Local sets sail for Semester at Sea

Ocean Classroom High School Semester students embarked on an educational voyage earlier this year in St. Thomas. For four months they will sail more than 5,000 nautical miles, visit a dozen countries and 45 ports of call, participating in field studies and service projects, while also maintaining a rigorous academic course load. As members of the crew, students quickly learn that success depends on teamwork, and that teamwork depends on mutual trust and respect. Dantzler Lewin from St. Helena Island was among those high school students taking part in the semester at sea.

Dantzler Lewin from St. Helena Island is a participant in a four-month at-sea education aboard Schooner Virginia.
Dantzler Lewin from St.

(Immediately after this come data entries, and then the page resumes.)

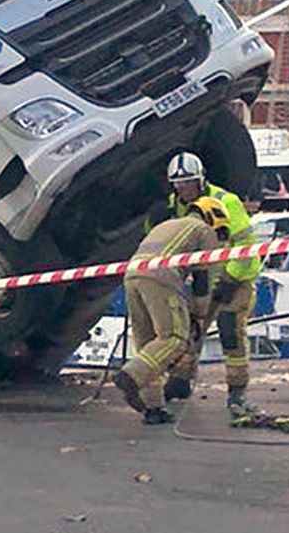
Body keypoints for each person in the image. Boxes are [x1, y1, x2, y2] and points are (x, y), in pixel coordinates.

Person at [153, 152, 263, 418]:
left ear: (201, 181)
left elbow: (247, 249)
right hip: (202, 278)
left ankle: (237, 393)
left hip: (235, 278)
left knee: (230, 332)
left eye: (189, 184)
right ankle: (180, 382)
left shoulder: (227, 202)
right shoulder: (173, 206)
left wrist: (230, 279)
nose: (185, 191)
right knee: (189, 330)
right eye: (179, 186)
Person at [112, 197, 231, 425]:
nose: (221, 237)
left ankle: (153, 408)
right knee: (174, 337)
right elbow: (202, 277)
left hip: (132, 276)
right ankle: (131, 376)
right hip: (162, 276)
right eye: (222, 231)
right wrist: (199, 313)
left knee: (148, 345)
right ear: (214, 217)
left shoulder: (167, 225)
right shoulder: (203, 229)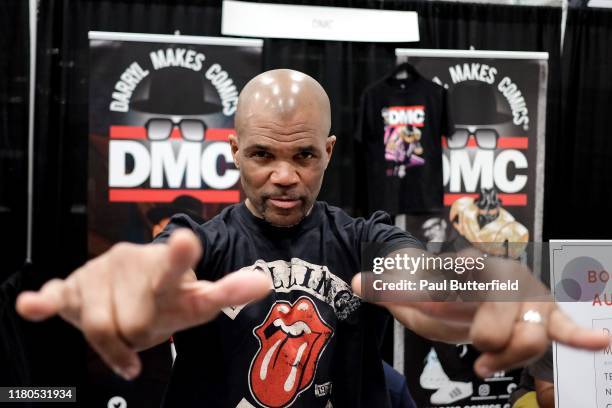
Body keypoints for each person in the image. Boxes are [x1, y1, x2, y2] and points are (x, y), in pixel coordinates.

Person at [15, 69, 608, 407]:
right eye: (262, 155)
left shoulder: (361, 237)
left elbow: (413, 277)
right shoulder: (199, 239)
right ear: (233, 154)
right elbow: (161, 271)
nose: (283, 176)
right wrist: (137, 291)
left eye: (303, 155)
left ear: (327, 152)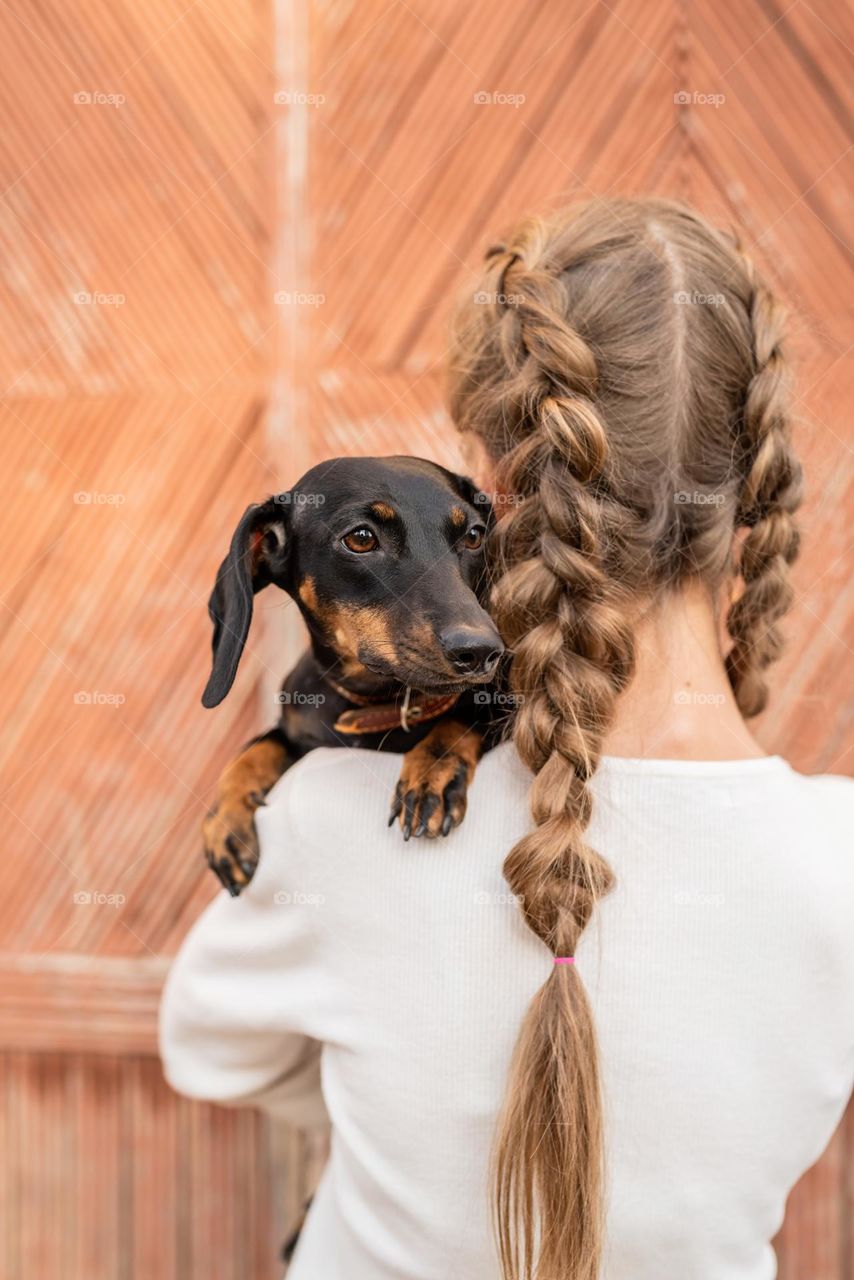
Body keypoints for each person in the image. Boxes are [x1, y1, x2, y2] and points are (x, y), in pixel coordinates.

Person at [159, 198, 854, 1280]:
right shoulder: (839, 861)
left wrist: (390, 1109)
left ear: (494, 487)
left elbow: (206, 1051)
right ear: (749, 494)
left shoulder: (334, 815)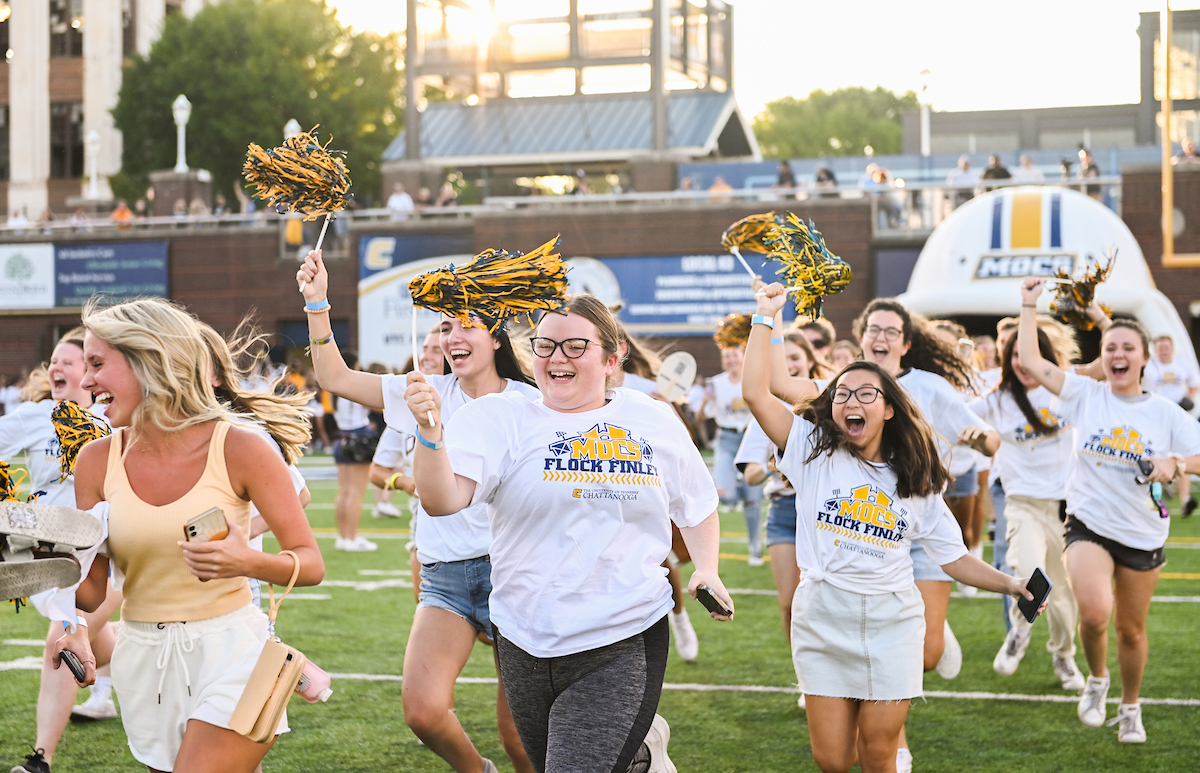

Helena Island is a participant in a four-month at-sea education aboard Schooner Virginia.

As soon as the ship sets sail, she becomes an island run by the crew aboard. Students are full participants in the operation of the ship, standing watch with the professional ship’s officers and crew and learning the time-honored skills of seamanship. Their individual lifestyles are tested by the strict resource conservation, long hours, and demanding physical and mental work required to sail a traditional schooner thousands of miles.

Through diligence and quickly developed time-management skills, students balance their schedules to meet their watch rotations and academic responsibilities for the following courses: Marine Science, Maritime History, Applied Mathematics: Navigation and Seamanship, and Maritime Literature. This  course of study is designed to take advantage of the sea and the immediacy of the student’s experience. Students not only earn academic credit on paper, they live and experience an unforgettable education: they snorkel coral reefs; hike through rainforests; dissect freshly caught fish; express themselves through field journals, drawings, personal entries, music and poetry; learn applied mathematics through course plotting and celestial navigation; and immerse themselves in the culture of the unique ports of call: cooking roti with Caribbean locals, dancing in the streets for Carnival, and building the foundation of a school for stateless orphans in the Dominican Republic.

Students develop a global perspective, transforming from tourists to travelers who see foreign ports as places to gain knowledge and understanding. The 2013 Semester students will complete their voyage June 1 in Portland, Maine.